If batts hold charge and are correct size/type for usage they service... I advise keeping them till they get too bad off. What type and number of batts do you have? Also, seems that the dead batt you mentioned was due to visitors you also mentioned who may have misused items. I recommend keeping a new condition, always charged isolated batt on board, for emergency needs such as simply engine starting.

Tacks - Don't ever trust em to be fully accurate rpm reading.

Good luck in getting wire connections resuscitated into stable elect-flow condition.

Happy Boat-Stuff Daze! - Art


I have two batteries that supply the house as well as engine/starting. There is a third battery in the engine room that is dedicated to (IIRC) the digital throttle control system. I have a booster battery pack that I usually take on board for emergency - just didn't have it that day, and I don't think the battery was the problem anyway.

I don't need my tach to be fully accurate, but this one just dies on me. After working fine initially, it slowly creeps down to zero. I was just thinking that maybe there's a poor connection somewhere.

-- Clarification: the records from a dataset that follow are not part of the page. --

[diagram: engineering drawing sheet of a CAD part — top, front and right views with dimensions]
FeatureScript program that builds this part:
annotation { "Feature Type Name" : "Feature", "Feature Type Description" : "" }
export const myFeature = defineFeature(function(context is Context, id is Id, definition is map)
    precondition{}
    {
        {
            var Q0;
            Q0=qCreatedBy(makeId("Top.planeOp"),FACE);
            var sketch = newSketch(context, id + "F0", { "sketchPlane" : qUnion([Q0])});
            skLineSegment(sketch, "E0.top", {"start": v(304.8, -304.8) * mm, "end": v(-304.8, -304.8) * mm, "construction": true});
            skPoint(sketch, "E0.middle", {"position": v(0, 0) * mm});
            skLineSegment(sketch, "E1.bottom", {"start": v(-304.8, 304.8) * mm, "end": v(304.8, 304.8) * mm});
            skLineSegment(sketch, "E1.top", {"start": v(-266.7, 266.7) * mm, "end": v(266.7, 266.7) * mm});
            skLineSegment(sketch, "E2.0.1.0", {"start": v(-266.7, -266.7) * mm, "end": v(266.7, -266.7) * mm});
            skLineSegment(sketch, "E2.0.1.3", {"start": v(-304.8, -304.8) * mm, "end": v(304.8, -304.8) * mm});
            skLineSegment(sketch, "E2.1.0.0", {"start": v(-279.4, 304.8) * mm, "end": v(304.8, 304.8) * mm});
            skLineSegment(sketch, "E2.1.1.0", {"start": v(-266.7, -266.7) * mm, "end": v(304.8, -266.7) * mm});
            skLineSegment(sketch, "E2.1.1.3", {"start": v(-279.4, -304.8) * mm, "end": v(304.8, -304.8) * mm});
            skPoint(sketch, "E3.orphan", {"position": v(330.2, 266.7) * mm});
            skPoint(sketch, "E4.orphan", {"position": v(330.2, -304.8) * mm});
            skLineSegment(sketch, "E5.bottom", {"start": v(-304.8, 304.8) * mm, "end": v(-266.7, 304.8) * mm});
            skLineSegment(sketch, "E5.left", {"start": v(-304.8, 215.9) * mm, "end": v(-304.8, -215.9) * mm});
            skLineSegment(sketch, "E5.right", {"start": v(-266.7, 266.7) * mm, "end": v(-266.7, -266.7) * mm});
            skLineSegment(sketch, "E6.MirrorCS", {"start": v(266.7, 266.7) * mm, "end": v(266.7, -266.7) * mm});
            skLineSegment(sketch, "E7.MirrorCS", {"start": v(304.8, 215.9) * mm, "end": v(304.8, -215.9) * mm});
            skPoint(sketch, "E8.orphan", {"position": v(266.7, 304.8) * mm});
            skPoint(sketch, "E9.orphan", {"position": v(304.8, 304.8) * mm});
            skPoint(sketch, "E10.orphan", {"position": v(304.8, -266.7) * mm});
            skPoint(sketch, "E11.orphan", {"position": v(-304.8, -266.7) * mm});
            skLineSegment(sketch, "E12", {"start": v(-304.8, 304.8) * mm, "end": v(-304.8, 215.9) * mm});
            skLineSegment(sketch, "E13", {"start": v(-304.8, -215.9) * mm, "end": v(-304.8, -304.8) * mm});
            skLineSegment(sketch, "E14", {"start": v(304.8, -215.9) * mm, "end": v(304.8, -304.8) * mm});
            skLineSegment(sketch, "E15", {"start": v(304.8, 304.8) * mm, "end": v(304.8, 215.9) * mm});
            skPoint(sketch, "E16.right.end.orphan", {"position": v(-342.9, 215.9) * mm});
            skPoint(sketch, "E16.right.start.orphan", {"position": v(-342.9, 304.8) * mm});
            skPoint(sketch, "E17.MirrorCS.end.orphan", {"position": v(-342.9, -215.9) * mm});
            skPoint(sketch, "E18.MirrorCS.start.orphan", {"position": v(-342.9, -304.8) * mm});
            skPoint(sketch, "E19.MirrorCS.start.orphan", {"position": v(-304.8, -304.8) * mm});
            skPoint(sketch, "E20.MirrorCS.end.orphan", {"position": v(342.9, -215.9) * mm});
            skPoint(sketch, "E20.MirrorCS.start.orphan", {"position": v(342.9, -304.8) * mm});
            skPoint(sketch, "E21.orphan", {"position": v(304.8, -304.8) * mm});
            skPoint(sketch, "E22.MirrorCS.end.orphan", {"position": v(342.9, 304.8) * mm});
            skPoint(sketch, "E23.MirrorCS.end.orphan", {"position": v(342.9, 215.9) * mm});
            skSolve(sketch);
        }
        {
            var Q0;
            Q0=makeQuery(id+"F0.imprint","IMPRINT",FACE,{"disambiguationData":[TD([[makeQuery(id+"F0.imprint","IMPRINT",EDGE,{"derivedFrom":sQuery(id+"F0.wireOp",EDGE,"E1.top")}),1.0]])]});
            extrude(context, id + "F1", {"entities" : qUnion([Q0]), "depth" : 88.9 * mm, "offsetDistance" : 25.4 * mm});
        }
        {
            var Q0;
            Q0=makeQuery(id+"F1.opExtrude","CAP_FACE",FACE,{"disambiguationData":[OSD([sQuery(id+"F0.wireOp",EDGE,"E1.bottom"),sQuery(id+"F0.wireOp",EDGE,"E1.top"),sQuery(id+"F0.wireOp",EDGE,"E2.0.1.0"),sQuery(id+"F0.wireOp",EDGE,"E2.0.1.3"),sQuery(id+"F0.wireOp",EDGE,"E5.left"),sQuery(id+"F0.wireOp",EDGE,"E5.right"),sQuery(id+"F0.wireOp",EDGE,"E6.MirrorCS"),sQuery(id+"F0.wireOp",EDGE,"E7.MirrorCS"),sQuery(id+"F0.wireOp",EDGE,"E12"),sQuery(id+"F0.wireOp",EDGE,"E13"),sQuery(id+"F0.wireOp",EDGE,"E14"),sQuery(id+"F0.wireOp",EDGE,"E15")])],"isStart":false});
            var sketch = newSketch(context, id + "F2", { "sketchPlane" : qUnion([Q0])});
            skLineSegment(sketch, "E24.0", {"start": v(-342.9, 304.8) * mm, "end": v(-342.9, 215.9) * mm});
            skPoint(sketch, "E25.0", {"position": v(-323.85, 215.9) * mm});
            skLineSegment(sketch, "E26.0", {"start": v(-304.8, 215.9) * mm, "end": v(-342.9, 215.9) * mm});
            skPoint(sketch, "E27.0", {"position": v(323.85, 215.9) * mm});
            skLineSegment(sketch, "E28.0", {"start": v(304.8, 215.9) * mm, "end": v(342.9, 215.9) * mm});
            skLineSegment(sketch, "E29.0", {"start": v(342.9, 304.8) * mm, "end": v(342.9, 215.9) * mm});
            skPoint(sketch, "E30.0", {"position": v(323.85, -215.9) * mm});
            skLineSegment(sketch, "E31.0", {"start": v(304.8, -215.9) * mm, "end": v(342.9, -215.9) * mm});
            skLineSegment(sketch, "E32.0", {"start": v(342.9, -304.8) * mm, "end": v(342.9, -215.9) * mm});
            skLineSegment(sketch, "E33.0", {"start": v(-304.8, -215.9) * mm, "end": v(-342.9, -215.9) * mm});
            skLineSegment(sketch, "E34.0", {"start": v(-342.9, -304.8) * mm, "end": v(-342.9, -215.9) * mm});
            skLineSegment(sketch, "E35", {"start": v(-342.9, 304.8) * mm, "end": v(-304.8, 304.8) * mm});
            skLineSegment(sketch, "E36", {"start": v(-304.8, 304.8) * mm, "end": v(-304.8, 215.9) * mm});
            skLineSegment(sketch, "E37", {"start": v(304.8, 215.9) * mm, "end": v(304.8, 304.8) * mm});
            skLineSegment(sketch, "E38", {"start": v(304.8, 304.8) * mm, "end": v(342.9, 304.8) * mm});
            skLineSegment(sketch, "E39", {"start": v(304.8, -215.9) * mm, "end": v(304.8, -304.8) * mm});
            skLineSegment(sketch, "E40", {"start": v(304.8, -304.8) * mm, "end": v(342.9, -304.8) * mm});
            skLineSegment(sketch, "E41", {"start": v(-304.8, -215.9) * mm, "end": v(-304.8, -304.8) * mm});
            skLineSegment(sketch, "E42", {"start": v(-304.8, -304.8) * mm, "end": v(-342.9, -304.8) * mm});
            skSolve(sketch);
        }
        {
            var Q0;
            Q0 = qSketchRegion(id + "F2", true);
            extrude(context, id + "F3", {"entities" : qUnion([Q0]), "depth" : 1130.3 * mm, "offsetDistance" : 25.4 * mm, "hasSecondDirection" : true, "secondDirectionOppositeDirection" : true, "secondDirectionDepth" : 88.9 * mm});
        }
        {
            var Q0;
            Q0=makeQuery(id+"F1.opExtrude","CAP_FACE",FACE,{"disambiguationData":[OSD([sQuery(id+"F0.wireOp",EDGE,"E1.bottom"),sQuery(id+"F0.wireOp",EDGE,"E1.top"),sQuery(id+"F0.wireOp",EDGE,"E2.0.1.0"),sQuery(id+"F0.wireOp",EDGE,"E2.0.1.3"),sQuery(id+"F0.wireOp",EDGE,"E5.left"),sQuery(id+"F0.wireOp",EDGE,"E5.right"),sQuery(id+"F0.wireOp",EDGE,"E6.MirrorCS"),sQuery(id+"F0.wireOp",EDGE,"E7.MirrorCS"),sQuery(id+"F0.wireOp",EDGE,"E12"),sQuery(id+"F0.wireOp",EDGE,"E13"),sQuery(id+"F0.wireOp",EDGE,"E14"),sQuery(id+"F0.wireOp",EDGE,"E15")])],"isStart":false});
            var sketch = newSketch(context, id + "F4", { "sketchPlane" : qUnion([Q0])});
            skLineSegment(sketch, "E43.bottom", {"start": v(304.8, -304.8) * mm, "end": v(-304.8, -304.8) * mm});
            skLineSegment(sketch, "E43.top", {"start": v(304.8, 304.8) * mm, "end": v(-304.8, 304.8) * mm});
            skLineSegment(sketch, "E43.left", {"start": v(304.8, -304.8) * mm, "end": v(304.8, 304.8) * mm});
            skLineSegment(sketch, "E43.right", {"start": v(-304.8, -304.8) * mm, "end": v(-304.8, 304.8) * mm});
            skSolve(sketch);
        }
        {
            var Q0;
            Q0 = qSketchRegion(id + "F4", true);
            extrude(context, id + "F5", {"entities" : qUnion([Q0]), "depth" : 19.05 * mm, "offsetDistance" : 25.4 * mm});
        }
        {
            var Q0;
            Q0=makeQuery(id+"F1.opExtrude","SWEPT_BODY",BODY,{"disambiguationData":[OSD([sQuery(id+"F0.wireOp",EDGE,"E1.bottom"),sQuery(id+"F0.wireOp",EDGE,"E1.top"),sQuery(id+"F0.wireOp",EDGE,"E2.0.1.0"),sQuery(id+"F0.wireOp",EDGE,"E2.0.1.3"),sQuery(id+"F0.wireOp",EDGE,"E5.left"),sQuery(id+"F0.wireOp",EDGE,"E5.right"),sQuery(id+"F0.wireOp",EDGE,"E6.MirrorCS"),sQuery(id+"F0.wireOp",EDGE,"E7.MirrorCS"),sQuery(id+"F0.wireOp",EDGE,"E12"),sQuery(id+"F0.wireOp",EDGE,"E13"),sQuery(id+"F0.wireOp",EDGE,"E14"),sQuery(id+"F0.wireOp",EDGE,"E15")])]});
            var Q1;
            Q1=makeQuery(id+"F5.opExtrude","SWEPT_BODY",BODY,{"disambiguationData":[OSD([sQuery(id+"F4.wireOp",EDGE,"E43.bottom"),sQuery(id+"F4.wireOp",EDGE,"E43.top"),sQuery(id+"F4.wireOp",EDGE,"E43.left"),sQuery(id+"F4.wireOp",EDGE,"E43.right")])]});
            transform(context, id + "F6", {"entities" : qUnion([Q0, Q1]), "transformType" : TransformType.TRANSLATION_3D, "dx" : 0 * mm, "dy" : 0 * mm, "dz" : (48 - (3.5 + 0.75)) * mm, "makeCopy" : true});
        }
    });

Thanks for all your input everyone :thumb:
 
In those circumstances the old wire is left in place with its ends cut off. If at all possible, remove that old wire, or as much of it as you can. If not possible (and I am not convinced that it is ever impossible), then at least label both ends.

Haven't done it yet, but I always figured that if I had to replace a wire, I could try to use the old wire to pull the new wire through the inaccessible areas into position. I guess it would depend on how tight the bundle or bulkhead penetrations are and whether there are any other obstructions. I've actually done this with speaker wires before.
 
Some tachs operate off the alternator output, perhaps the problems are related.
 
"I guess it would depend on how tight the bundle or bulkhead penetrations are and whether there are any other obstructions."

A single wire tie , and this dream fails.
 
The first thing you want to do is rewire your batteries into two banks that are normally not connected. One bank should be for engine starting and the other for "house" operation. The two batteries should be connected in two ways. First by a battery combiner which connects the two banks when there is a charging voltage present (i.e., when you are underway). The second connection is via a 1-2-both stitch so that you can use all batteries for engine starting in a low start battery situation. With the house and starting batteries normally separated, you won't draw the starting bank down while the engine is shut off.

I am surprised that boats are built with a single "multi-purpose" battery bank.

Even my 1936 vintage cruiser has two separate battery banks. I have a group 31 starting battery for my 40 hp Volvo-Penta diesel and 3 group 31 house batteries. The two banks are connected by an interconnect switch, which I have only used during testing of the system, and a battery combiner relay rated for more than my 110 amp alternator output.
 
Last edited:
3 group 31 house batteries.

Almost every GR 31 batt I have seen is a starting battery , where did you locate deep cycle batts in 31 size?
 
3 group 31 house batteries.

Almost every GR 31 batt I have seen is a starting battery , where did you locate deep cycle batts in 31 size?

I got my four house bank deep cycle 31's from Batteries Plus chain of stores. Good service and affordable too!

These 31's are manufactured by East Penn Batt Company. Seven years use and still going strong. They are termed as "maintenance free"... however, under the easily pealed back product sticker are well placed and gasket (O-ring) sealed individual screw-on cell openings. I check every six months and usually add a bit of distilled water once a year. IMO - the term "maintenance free" on wet-cell acid batts = pay no attention to fluid level and purchase new batts sooner! :whistling:
 
3 group 31 house batteries.

Almost every GR 31 batt I have seen is a starting battery , where did you locate deep cycle batts in 31 size?

Deka (East Penn), Trojan and Rolls make deep cycle group 31 batteries.